ROBA is a thing that is lost, taken or discarded. Something robbed from us. It is also just a robe. As such, ROBA concerns itself with the phenomenology of being lost and the coverings of memory and space by which we locate ourselves. It is a play of relationships and rhythms developed through a creative process that seeks to transpose the mental and physical disintegration of the conditions of Parkinson’s and Dementia. The phenomena of Dopamine, Proprioception and Neuroactivity have been researched and explored poetically and mechanically with the support of neuroscientist Dr Stephen Lenzi. The piece has been developed alongside the process of living and caring for a person who suffers from Parkinson’s and Dementia, and as such exists as a transposed archive of that time - its observations, pronounced efforts, difficulties - and hopefully a poetics of the human mind and body through its disintegration. 

cast & collaborators:

Idea-Creation-Production: JEUDi

Co-production: David Glass Ensemble

Direction & Choreography: Korina Kokkali & Simon Gleave

Dramaturgy-Consulting Director: David Glass

Music & Sound Composition: Gary Salomon

Set Design: Thaleia Melissa

Lighting Design: Eliza Alexandropoulou

Costume Design: Alexandros Garnavos

Video Art: Christos Symeonides

Assistant Director: Dimitra Koutsokosta

Production Management: Vasileia Taskou

Performing: Korina Kokkali & Simon Gleave

“In [our] understanding of nature we…recognize the origin of the concept of space as a system of places.”

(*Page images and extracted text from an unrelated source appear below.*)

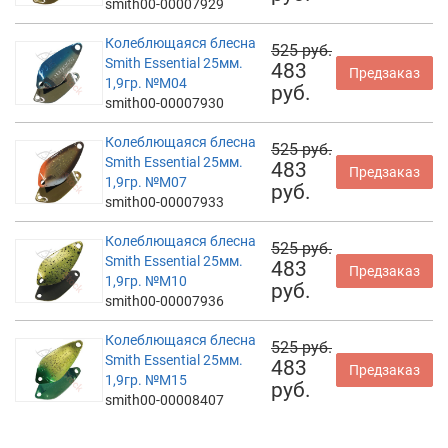
smith00-00007929
Колеблющаяся блесна
525 руб.
Smith Essential 25мм.
483
Предзаказ
1,9гр. №M04
руб.
smith00-00007930
Колеблющаяся блесна
525 руб.
Smith Essential 25мм.
483
Предзаказ
1,9гр. №M07
руб.
smith00-00007933
Колеблющаяся блесна
525 руб.
Smith Essential 25мм.
483
Предзаказ
1,9гр. №M10
руб.
smith00-00007936
Колеблющаяся блесна
525 руб.
Smith Essential 25мм.
483
Предзаказ
1,9гр. №M15
руб.
smith00-00008407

Norberg-Schulz, Christian. Genius Loci — Towards a Phenomenology of Architecture, Rizzoli, New York 1980.

To play in space in such a way as to celebrate this estrangement, to acknowledge, explore and realise its various manifestations and options. To posit that to find oneself in space and time is not so much a given as we might suppose and that only when a sense of space and time breaks down might we realise this, or else when we play with its breaking down.